*** Records Section Begins ***
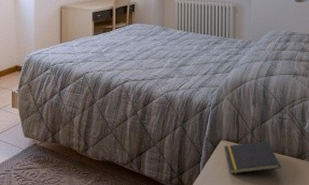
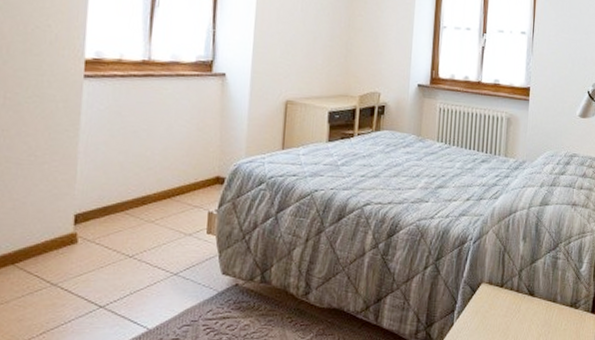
notepad: present [224,140,282,174] -> none [485,284,552,326]

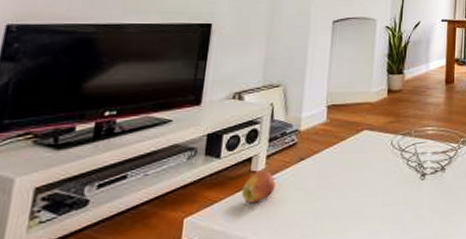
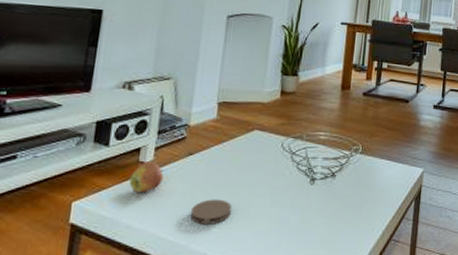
coaster: none [304,202,345,230] -> present [190,199,232,224]

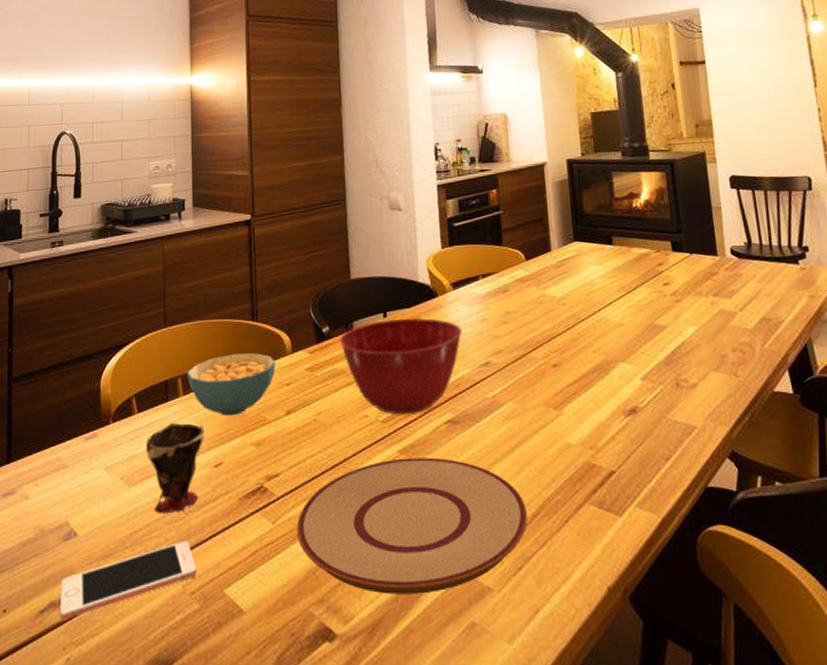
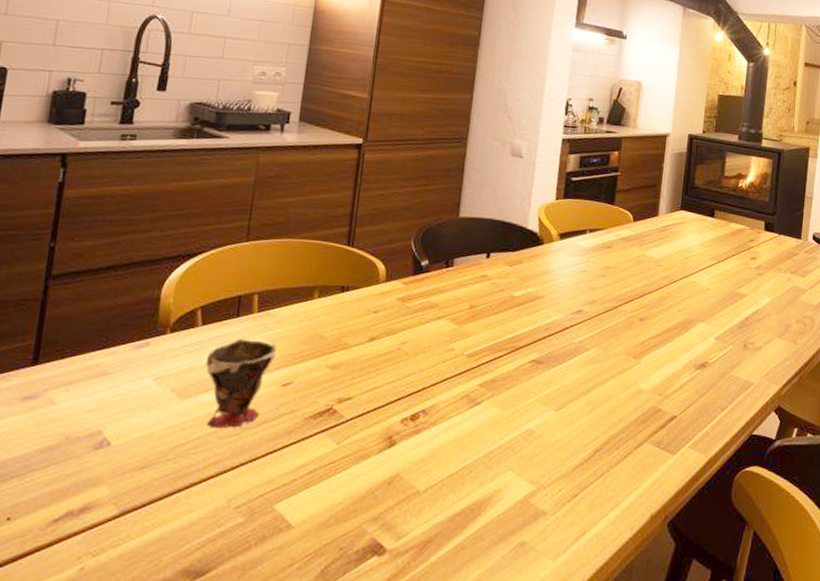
cell phone: present [60,541,197,620] -> none [78,456,247,530]
cereal bowl: present [188,353,276,416] -> none [265,276,366,338]
plate: present [296,457,528,594] -> none [361,391,592,515]
mixing bowl: present [339,318,462,415] -> none [436,260,561,352]

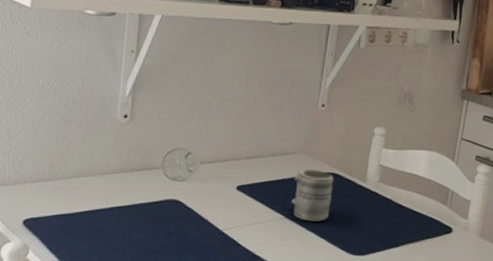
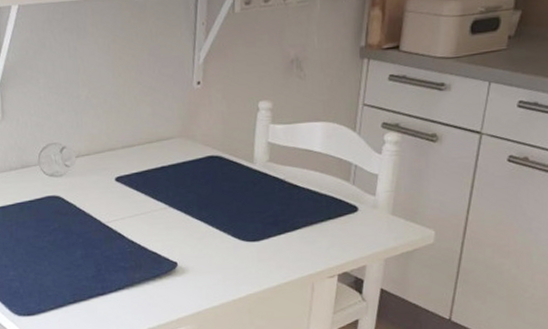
mug: present [291,170,334,222] -> none [173,154,218,209]

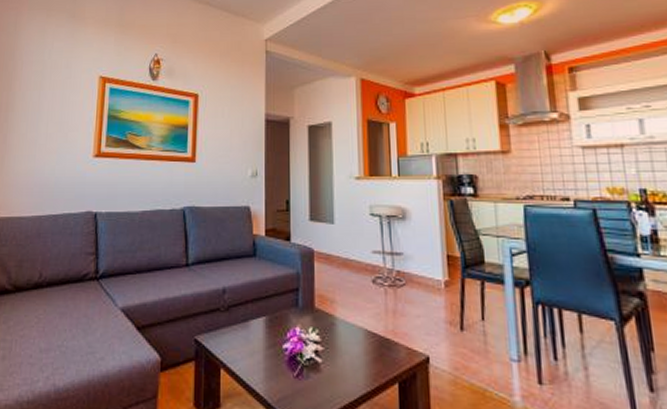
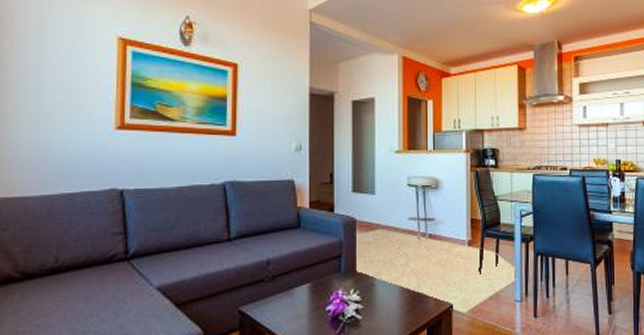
rug: none [314,261,512,371] -> present [356,228,517,315]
*** Records Section Ends ***
**Task objective**
Copy all of the material word for word, and include none of its pictures.

**Expected answer**
notepad: present [224,140,282,174] -> none [485,284,552,326]

coaster: none [304,202,345,230] -> present [190,199,232,224]

cell phone: present [60,541,197,620] -> none [78,456,247,530]
cereal bowl: present [188,353,276,416] -> none [265,276,366,338]
plate: present [296,457,528,594] -> none [361,391,592,515]
mixing bowl: present [339,318,462,415] -> none [436,260,561,352]

mug: present [291,170,334,222] -> none [173,154,218,209]

rug: none [314,261,512,371] -> present [356,228,517,315]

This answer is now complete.